Though the term “fake news” gained nationwide notoriety during last year’s U.S. Presidential campaign, panelists Russ Eshleman and Bill Ketter both agree that the essence of the phrase has been around for some time.
“Fake news is not a new thing,” said Eshleman, head of the Department of Journalism at Pennsylvania State University.
Eshleman described an assignment by one of his colleagues this past academic year, which included a fake news element.
Journalism students were instructed to write two paragraphs about the piece. Having said that, the students were not told that the article contained false information.
After the students turned in the assignment to Eshleman’s colleague, he found that four out of the 26 students that completed the task indicated that it was a fake news assignment in their papers.
Although the majority of the students did not come to that conclusion before handing in their paper, Eshleman said that the questions they posed thereafter such as “How do you know that?” and Where did you find that?” showed the students’ drive to learn more from their professor.
Ketter who is the senior vice president at Community Newspaper Holdings Inc., reflected upon an article titled Fake news and the public from Harper’s Magazine that was published in their October issue in 1925, to signal the beginning of the term “fake news.”
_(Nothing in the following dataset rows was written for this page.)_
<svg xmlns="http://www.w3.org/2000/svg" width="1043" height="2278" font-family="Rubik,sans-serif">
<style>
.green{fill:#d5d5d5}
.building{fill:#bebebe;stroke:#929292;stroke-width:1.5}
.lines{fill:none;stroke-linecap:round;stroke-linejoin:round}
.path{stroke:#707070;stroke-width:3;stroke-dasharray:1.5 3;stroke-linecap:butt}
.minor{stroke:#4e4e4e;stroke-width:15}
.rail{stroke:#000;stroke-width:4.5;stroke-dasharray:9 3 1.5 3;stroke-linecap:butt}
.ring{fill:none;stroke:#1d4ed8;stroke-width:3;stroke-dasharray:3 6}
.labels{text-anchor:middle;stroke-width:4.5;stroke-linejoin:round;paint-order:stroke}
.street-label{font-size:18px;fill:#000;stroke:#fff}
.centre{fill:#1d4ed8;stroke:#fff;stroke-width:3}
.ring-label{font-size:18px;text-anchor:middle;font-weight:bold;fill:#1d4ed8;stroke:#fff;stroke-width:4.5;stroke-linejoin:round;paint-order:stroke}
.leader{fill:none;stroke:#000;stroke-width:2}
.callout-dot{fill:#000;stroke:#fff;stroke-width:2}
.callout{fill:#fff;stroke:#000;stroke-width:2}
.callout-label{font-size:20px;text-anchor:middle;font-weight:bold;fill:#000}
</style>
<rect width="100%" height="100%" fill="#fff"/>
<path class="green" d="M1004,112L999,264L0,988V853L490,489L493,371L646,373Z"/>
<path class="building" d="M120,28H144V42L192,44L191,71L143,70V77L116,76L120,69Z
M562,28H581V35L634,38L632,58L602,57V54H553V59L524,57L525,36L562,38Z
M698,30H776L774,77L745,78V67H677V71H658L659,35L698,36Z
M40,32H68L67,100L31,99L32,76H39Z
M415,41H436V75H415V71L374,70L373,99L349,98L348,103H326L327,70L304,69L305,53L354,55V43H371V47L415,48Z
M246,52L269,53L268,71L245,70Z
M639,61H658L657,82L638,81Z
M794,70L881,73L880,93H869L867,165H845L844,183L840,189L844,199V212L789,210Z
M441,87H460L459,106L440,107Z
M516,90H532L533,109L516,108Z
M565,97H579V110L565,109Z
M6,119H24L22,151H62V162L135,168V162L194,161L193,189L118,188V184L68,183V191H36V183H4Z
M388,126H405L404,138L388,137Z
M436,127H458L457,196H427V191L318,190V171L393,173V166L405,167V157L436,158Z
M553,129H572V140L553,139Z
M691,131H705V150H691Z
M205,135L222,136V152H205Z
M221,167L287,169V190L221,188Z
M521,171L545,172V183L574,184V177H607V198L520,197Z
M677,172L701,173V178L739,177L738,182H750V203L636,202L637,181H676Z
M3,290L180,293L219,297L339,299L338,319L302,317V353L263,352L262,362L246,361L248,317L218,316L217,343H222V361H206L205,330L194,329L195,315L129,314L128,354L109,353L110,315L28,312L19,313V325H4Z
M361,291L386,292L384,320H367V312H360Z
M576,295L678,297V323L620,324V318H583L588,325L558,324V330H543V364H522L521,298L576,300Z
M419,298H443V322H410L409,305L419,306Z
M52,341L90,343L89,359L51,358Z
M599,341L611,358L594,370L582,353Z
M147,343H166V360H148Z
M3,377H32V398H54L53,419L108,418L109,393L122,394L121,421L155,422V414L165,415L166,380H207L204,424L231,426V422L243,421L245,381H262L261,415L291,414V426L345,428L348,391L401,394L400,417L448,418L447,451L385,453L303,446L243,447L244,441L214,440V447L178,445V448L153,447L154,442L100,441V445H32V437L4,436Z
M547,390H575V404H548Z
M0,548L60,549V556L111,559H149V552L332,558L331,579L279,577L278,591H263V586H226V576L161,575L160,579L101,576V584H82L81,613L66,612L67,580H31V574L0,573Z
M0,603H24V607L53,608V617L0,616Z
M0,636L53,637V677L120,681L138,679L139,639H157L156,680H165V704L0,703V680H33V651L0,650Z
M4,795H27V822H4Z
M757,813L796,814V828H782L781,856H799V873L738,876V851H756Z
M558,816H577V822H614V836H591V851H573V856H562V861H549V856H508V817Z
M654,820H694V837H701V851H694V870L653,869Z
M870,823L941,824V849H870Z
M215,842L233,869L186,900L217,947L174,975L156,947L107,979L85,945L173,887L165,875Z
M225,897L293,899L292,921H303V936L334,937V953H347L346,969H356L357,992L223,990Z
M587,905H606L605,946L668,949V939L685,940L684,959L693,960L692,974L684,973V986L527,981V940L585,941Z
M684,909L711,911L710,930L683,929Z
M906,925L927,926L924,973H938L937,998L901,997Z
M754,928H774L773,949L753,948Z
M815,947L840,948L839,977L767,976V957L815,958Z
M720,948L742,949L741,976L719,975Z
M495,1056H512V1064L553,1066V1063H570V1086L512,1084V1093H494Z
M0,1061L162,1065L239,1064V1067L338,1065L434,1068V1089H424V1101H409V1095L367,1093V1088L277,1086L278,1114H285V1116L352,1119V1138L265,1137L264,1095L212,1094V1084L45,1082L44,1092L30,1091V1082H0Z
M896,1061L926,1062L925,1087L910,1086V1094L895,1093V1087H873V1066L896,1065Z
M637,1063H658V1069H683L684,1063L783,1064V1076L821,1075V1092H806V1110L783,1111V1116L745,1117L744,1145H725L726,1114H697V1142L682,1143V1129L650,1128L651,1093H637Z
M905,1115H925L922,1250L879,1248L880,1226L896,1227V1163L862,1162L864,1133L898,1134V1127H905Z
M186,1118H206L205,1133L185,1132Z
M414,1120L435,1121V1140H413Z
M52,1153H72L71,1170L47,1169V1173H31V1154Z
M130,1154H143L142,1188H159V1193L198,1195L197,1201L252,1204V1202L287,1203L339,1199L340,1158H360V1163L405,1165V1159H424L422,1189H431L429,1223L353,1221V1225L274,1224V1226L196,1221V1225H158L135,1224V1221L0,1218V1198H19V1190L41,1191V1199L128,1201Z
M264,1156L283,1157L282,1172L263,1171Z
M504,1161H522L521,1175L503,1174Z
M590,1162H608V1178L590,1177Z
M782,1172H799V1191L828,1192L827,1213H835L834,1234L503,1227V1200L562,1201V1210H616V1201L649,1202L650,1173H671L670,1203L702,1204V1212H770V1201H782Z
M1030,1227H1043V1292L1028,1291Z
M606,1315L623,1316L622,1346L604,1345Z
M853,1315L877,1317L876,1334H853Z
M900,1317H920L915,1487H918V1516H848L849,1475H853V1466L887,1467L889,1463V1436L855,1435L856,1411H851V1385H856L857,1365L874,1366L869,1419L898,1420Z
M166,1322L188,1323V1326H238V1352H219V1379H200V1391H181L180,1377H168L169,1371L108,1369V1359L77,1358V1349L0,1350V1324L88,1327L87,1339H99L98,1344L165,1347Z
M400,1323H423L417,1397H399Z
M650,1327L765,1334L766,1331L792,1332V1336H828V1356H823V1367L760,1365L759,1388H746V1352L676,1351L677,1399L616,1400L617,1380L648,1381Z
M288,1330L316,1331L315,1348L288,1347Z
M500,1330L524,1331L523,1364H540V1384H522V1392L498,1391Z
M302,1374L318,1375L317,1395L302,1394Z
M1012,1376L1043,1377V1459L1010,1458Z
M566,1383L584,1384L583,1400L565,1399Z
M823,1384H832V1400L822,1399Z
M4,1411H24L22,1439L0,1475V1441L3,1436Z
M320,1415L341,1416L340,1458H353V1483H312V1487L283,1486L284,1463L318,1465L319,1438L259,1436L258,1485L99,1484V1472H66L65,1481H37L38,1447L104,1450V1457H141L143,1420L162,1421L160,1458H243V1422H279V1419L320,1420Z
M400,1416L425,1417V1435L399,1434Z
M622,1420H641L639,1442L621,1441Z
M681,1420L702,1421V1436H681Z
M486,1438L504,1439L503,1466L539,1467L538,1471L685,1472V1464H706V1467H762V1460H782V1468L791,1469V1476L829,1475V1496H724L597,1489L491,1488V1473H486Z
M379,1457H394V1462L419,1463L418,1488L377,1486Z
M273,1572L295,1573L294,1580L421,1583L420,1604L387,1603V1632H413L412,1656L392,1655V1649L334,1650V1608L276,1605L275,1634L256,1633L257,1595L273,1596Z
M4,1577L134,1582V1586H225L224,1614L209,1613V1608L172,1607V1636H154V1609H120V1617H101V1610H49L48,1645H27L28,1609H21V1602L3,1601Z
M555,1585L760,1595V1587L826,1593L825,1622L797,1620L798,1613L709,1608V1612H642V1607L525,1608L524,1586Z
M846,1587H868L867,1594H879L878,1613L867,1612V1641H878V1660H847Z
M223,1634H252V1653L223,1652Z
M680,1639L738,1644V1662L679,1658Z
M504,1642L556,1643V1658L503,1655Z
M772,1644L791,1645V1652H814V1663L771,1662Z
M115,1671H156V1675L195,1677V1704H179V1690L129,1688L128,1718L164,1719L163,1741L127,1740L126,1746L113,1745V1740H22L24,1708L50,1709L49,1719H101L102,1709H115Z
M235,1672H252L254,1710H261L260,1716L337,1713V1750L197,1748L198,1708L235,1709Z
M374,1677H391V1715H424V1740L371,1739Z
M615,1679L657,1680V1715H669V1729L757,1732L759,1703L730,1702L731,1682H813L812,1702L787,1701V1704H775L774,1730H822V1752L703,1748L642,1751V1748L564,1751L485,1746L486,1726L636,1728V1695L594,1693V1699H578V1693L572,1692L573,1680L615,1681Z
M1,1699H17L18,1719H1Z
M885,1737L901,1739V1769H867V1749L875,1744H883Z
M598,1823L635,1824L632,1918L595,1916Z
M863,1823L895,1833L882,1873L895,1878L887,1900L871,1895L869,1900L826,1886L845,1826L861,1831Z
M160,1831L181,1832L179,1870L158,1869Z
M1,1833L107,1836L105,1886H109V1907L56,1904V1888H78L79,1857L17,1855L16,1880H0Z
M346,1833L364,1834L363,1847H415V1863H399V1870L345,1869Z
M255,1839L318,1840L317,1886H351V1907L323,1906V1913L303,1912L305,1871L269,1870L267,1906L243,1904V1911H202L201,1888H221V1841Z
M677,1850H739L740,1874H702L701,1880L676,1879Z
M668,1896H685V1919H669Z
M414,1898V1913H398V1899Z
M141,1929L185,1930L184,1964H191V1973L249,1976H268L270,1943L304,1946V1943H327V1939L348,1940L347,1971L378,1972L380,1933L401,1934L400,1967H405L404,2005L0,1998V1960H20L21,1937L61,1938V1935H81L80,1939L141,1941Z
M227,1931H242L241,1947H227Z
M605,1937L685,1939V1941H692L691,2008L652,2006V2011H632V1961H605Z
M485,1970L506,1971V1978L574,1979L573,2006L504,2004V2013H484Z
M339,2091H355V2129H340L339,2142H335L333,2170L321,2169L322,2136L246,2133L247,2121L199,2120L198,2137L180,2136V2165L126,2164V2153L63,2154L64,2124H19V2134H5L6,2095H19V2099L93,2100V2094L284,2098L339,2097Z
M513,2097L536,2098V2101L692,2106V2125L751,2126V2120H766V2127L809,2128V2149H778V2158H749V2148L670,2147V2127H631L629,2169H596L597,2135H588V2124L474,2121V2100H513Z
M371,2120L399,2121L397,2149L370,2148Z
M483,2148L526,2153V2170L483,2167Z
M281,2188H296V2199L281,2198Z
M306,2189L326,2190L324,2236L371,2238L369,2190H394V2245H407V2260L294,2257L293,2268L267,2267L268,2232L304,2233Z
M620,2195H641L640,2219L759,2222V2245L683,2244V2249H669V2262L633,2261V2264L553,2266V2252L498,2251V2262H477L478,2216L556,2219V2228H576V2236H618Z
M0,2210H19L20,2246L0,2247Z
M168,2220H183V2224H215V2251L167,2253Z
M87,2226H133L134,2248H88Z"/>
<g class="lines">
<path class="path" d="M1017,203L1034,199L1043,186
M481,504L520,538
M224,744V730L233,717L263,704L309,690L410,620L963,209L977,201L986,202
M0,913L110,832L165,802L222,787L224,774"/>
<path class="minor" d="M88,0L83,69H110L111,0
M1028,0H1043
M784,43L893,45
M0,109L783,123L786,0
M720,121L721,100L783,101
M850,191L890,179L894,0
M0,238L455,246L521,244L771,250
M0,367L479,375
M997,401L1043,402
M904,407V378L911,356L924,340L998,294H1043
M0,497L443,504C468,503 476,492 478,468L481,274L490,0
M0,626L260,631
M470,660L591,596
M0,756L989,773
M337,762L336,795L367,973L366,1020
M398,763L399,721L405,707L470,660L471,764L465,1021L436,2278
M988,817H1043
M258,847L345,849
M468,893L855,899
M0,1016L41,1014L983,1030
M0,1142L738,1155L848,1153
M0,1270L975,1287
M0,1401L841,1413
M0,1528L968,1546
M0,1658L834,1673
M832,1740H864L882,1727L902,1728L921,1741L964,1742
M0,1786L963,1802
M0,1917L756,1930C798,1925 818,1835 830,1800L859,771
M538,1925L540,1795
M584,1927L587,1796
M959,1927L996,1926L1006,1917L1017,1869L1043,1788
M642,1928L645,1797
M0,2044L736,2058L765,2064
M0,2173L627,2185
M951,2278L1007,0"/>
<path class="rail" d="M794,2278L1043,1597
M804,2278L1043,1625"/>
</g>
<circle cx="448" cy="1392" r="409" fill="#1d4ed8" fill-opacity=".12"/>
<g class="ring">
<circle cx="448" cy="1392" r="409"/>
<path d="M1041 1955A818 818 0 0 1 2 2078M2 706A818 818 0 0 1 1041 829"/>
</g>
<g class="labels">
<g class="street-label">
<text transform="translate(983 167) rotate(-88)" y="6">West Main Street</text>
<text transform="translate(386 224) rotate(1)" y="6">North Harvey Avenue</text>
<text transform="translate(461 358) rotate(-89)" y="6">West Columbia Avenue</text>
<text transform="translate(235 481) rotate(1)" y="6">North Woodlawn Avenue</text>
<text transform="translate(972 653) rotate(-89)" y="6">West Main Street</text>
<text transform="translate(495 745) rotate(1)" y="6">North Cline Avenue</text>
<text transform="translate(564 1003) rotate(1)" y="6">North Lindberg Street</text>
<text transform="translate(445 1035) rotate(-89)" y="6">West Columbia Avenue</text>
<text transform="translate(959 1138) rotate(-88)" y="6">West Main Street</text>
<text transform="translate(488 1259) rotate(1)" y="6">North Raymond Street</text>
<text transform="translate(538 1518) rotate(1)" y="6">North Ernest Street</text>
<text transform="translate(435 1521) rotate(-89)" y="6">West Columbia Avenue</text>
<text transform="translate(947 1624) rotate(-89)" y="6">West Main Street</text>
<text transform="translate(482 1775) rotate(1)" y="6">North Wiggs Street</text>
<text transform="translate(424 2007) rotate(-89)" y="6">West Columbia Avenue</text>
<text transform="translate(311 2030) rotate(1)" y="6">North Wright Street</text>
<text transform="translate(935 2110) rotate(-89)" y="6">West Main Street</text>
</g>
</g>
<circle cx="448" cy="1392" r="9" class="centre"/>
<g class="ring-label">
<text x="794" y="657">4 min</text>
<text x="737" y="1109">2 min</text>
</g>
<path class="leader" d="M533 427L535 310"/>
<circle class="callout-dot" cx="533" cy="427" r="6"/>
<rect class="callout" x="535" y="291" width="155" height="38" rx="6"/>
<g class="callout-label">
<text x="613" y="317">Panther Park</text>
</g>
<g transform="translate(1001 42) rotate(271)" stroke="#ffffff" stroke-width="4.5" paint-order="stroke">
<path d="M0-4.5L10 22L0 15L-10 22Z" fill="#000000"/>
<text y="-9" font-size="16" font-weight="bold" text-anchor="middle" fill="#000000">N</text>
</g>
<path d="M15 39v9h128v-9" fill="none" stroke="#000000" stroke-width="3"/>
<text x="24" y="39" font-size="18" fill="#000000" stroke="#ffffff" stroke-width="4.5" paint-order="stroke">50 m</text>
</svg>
Although Eshleman and Ketter both agree that the phrase did not originate during last year’s Presidential race, Ketter did offer a suggestion on how the media can regain the trust of their audience.
“[The media] is playing too much defense and not enough offense,” said Ketter. “We need to do deeper real news like Russ is doing with his students at Penn State.”
Peter Shelly, the President & Co-Owner of Shelly Lyons Public Affairs and Communications, was also on this morning’s panel and spoke passionately about the value of homepages for newspapers. Shelly mentioned that readers may be unable to decipher which news is factual or just “clickbait” if it is on the website’s homepage.
To combat that uncertainty among readers, Shelly said, [Newspapers] must raise the bar by treating their homepages as their most valuable turf.